If you think back to May of 2019 (when breakevens were last at 1.85), that was the month the Trump administration broke the Buenos Aires trade truce and blackballed Huawei, cranking up the pressure on Beijing. By August of 2019, the world was in full-on, growth scare mode after Trump abandoned the Osaka truce, leading to a mammoth bond rally (accelerated by a convexity flow pile-on) which inverted the 2s10s.

“Unlike the nominal market, which has the overhang of potential QE WAM extension later this month, inflation expectations will only be stoked further by a fresh round of monetary policy accommodation,” BMO’s Ian Lyngen went on to write Thursday. “This is consistent with the prevailing logic that once the economy is functioning anywhere close to normal, the excess liquidity already in the system will drive demand and therefore prices.”

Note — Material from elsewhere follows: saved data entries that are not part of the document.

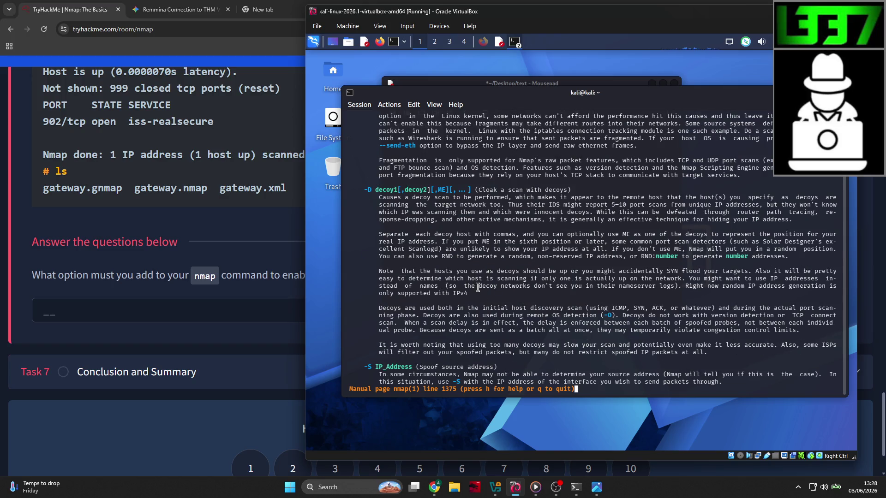
scroll(477, 279, down, 2)
scroll(476, 279, down, 4)
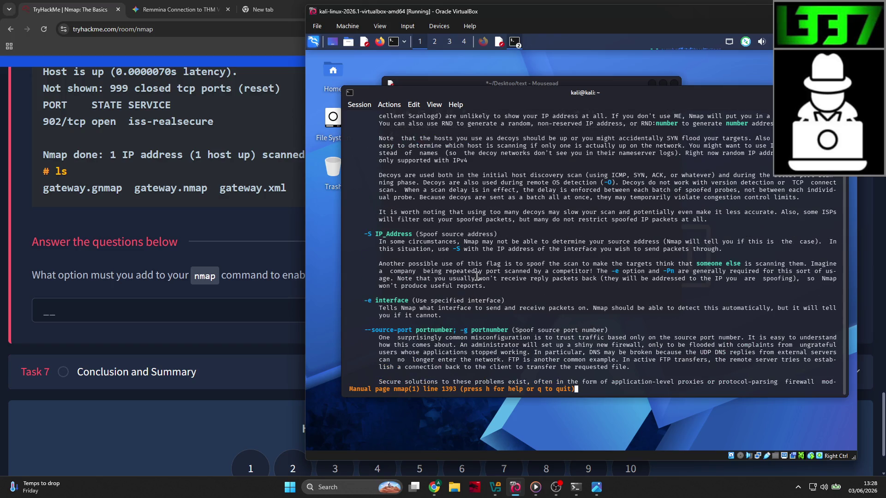
scroll(477, 277, down, 2)
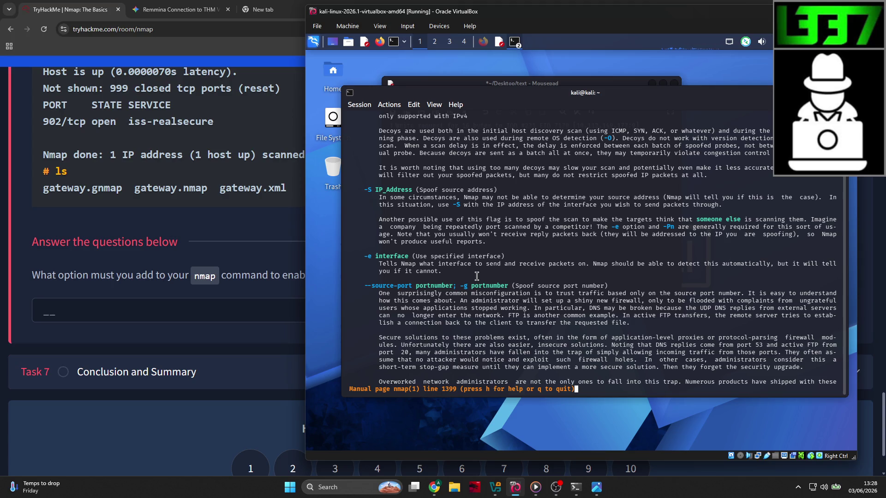
scroll(477, 276, down, 9)
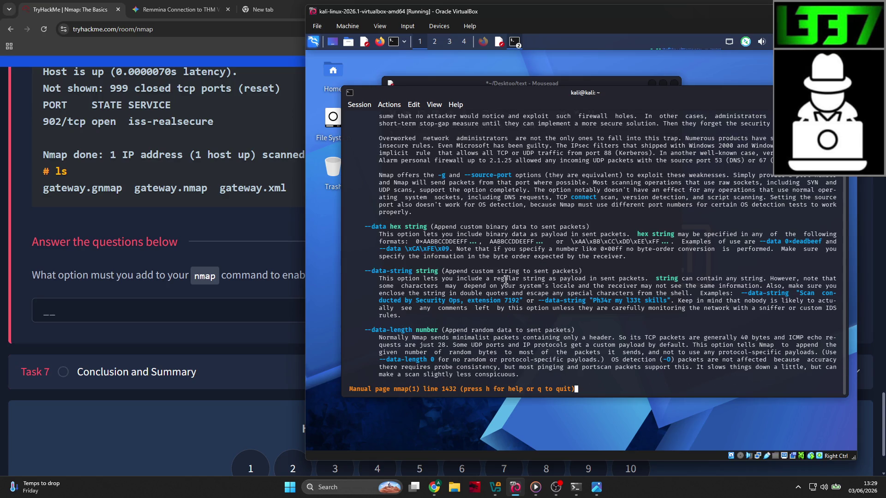
scroll(506, 276, down, 6)
scroll(505, 277, down, 11)
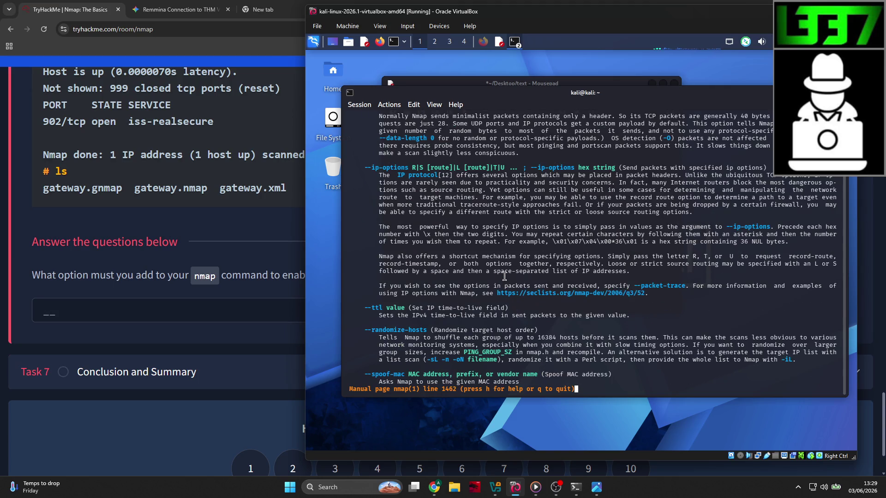
scroll(505, 276, down, 3)
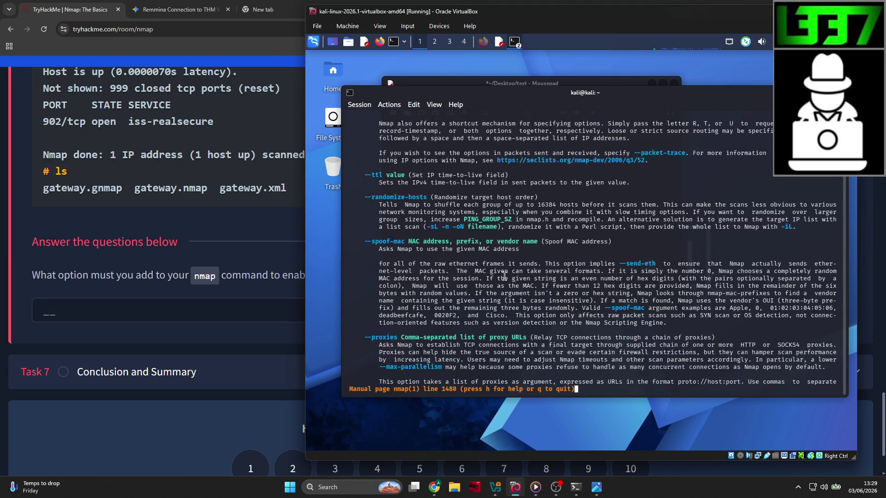
scroll(505, 277, down, 9)
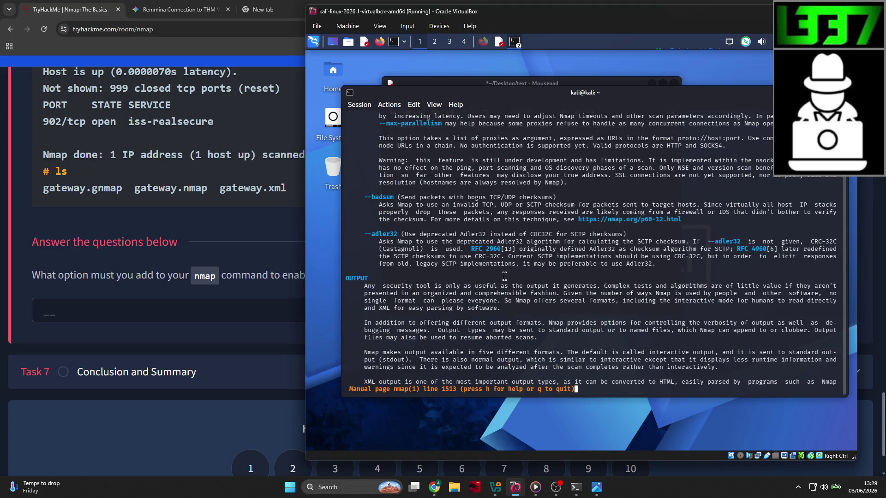
scroll(505, 276, down, 14)
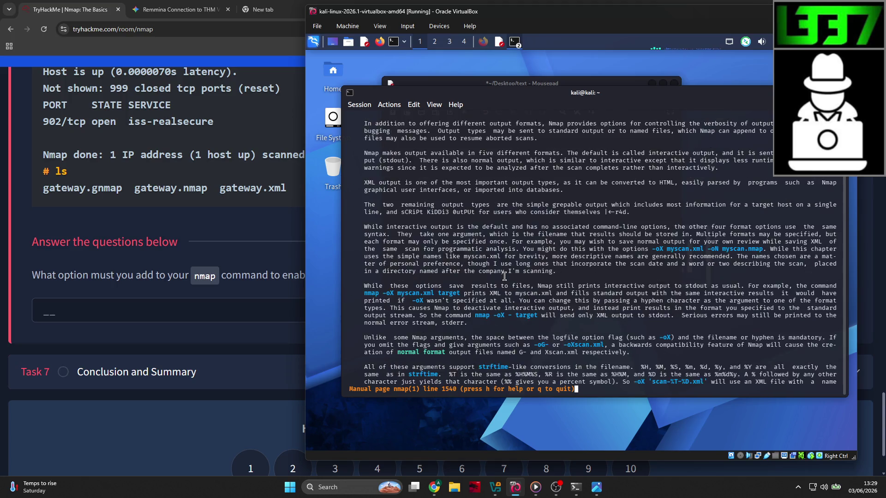
scroll(504, 276, down, 18)
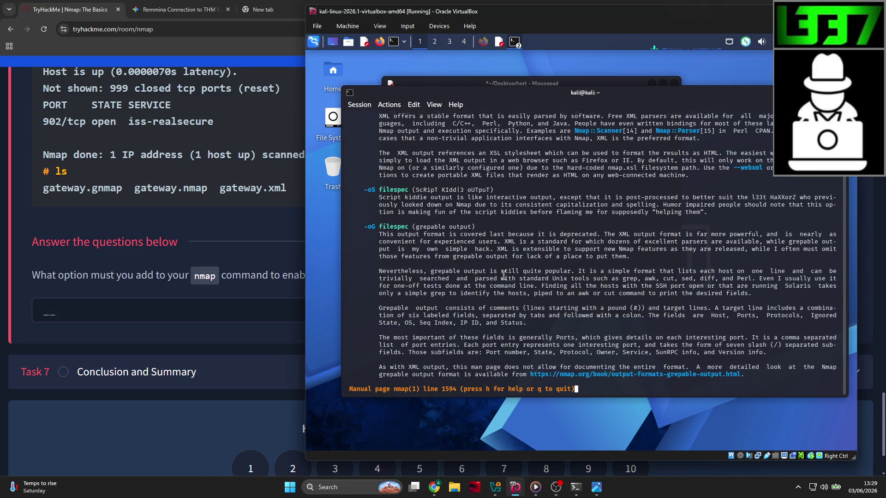
scroll(504, 276, down, 16)
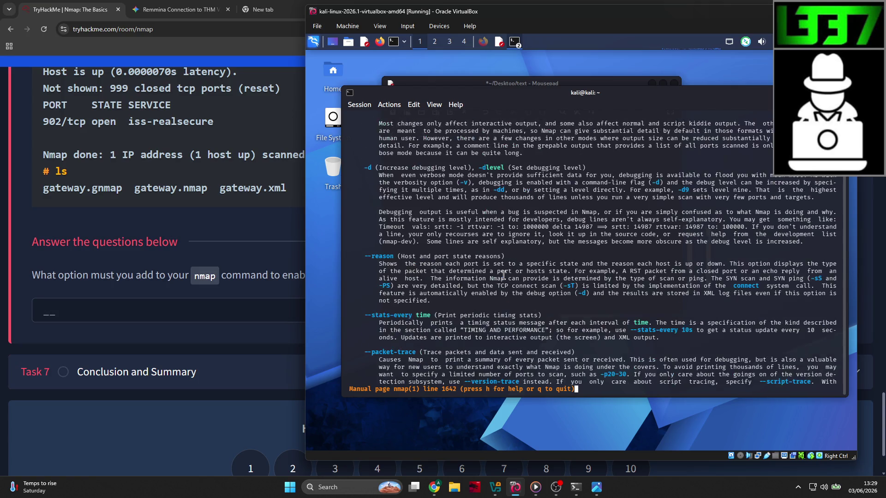
scroll(504, 276, up, 11)
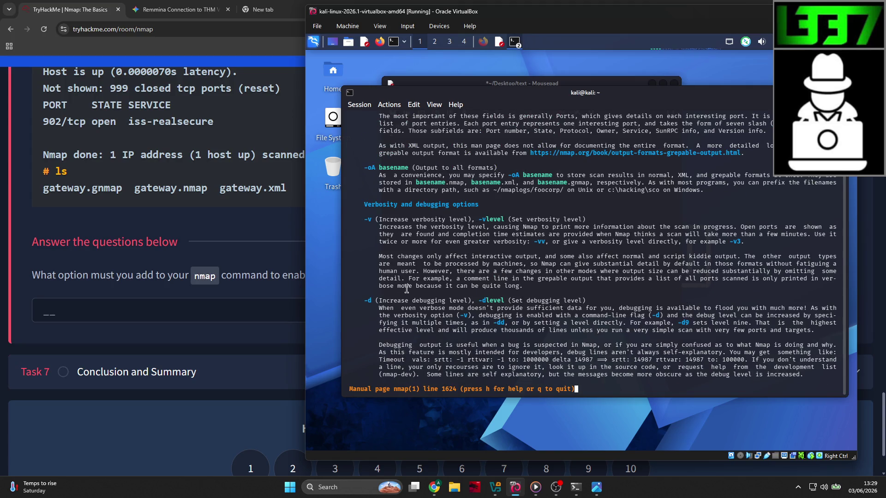
Submit -d as the debugging answer, completing Task 6 at 87% room progress
click(196, 304)
click(178, 305)
text(-d)
key(Return)
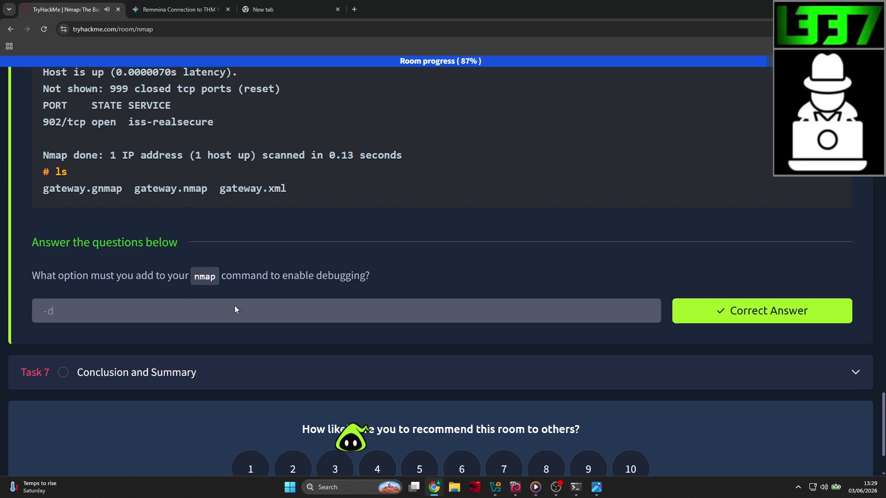
scroll(235, 305, up, 20)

That’s a crucial point. If the Fed moves ahead with WAM extension at this month’s meeting, it could put a lid on yields, thereby limiting the scope for rate rise to imperil the equity rally, while simultaneously engendering more positive, reflationary vibes. The figure (below) is critical when it comes to understanding the stock-bond interplay over the course of the post-March equity rally.

As long as real yields stay deeply negative, it’s somewhat difficult to imagine risk assets getting overly concerned. US financial conditions, you’re reminded, are the easiest in history.

If the Fed can keep a lid on nominal yields and sub-zero reals continue to put pressure on the dollar, that’s a risk-positive backdrop. That’s not to say that stocks trading at dot-com multiples can’t selloff. They clearly can. It’s just that I find it difficult to believe that 1% on the US 10-year would be the catalyst for some kind of epic meltdown. Remember: When rate rise tipped US equities into a painful correction in the fourth quarter of 2018, real yields were >1%. Now we’re asking if nominals above 1% are bad news.